▶ **Given passage**:
☆ ☆ ☆ ☆

My buddy bring them to me 100 at a time.


----------



## AKPrepper (Mar 18, 2011)

I too get 'em for free from my local supermarkets. They've had everything in them from icing to dough, to pickles. Like Old Coot says, the smell is the hardest thing to get rid of. I also use mylar bags and oxygen absorbers to store my food stuff in before I put it in the buckets. It's just another extra layer to protect the food.


----------



## IlliniWarrior (Nov 30, 2010)

AKPrepper said:


> I too get 'em for free from my local supermarkets. They've had everything in them from icing to dough, to pickles. Like Old Coot says, the smell is the hardest thing to get rid of. I also use mylar bags and oxygen absorbers to store my food stuff in before I put it in the buckets. It's just another extra layer to protect the food.


couple of things .....

food that is LTS packed using the food grade bucket/mylar bags/02 absorbers are actually "breathing" ..... they are absorbing air thru infiltration of the various layers back into your stored food .... basically, it's nature correcting the vacuum you created using the 02 absorbers .... you can taint your food by any residue left on the buckets or even thru the environmental air surrounding the storage area ..... not uncommon to have pickle smelling flour .... some people stored next to petro chems, pesticides, fuel oil ect ect have uneatable & contaminated foods .....

the mylar bag isn't a liner to protect the food from direct contact with the bucket .... you always need a food grade bucket .... it's probably the biggest misconception about LTS food packing there is .... the mylar bag gives almost as much protection against, air infiltration, as the thick plastic bucket wall .... it's the mylar + bucket that gives the long term storage longevity ....


----------



## camo2460 (Feb 10, 2013)

Instead of reusing buckets that you dont know whats been in it, by new buckets and gamma seal lid. You can get them from various sources but i get mine from CHEAPER THAN DIRT, and they work great. camo2460


----------



## CapnJack (Jul 20, 2012)

That's what I do. $.50 a pop from my local grocer. Lids have the seals and everything, and usually cleaned out inside, too, (though I do clean them myself anyway). They held icings and sticky bun dough, ect.


----------

☆ ☆ ☆ ☆

▶ **Brief A**:
According to the forum thread, what does AKPrepper put food in before placing it in the buckets?
▶ **Brief B**:
Reproduce the portion of the forum thread starting with "That's what I" and going on through "bun dough, ect.".

▶ **Study material**:
☆ ☆ ☆ ☆

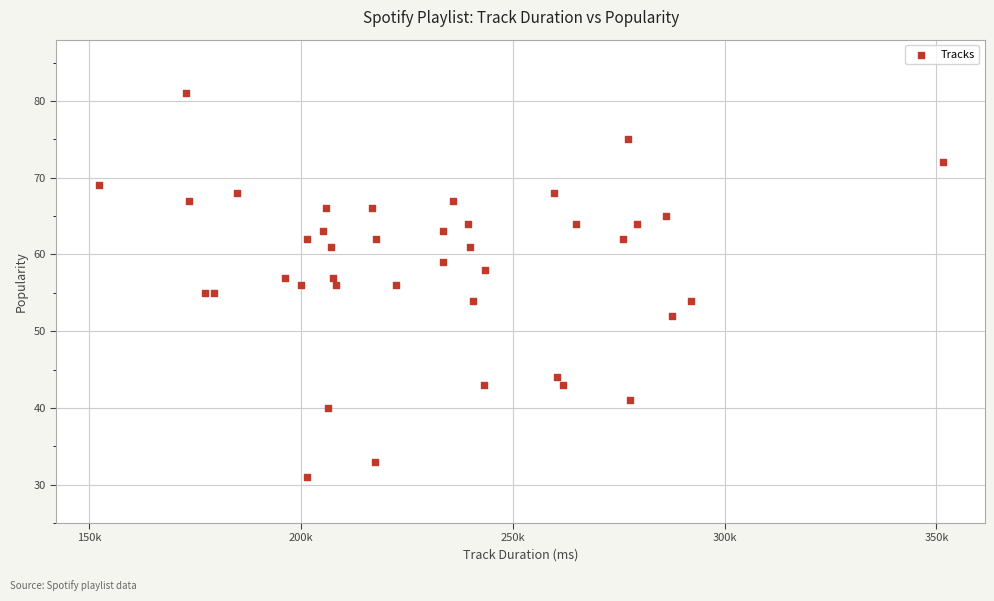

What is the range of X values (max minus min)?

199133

☆ ☆ ☆ ☆

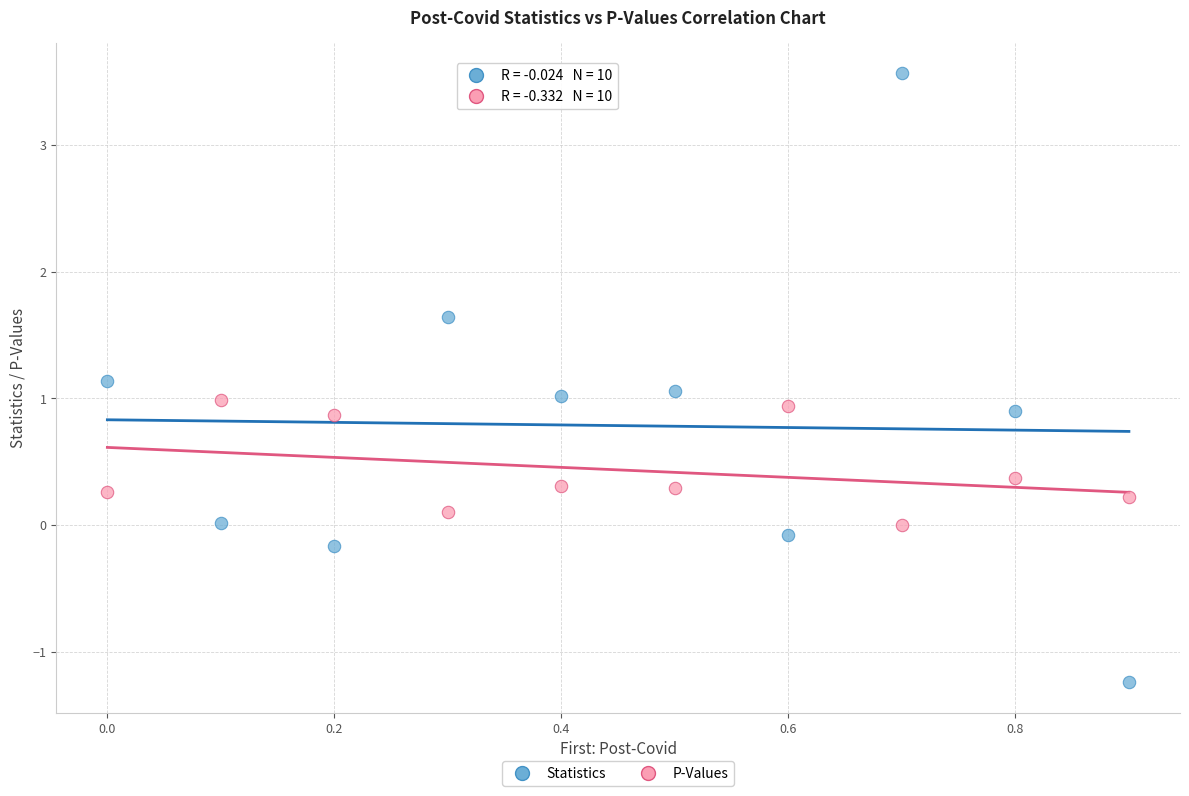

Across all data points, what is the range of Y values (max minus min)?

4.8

☆ ☆ ☆ ☆

▶ **Response A**:
Mylar bags with oxygen absorbers.

▶ **Response B**:
That's what I do. $.50 a pop from my local grocer. Lids have the seals and everything, and usually cleaned out inside, too, (though I do clean them myself anyway). They held icings and sticky bun dough, ect.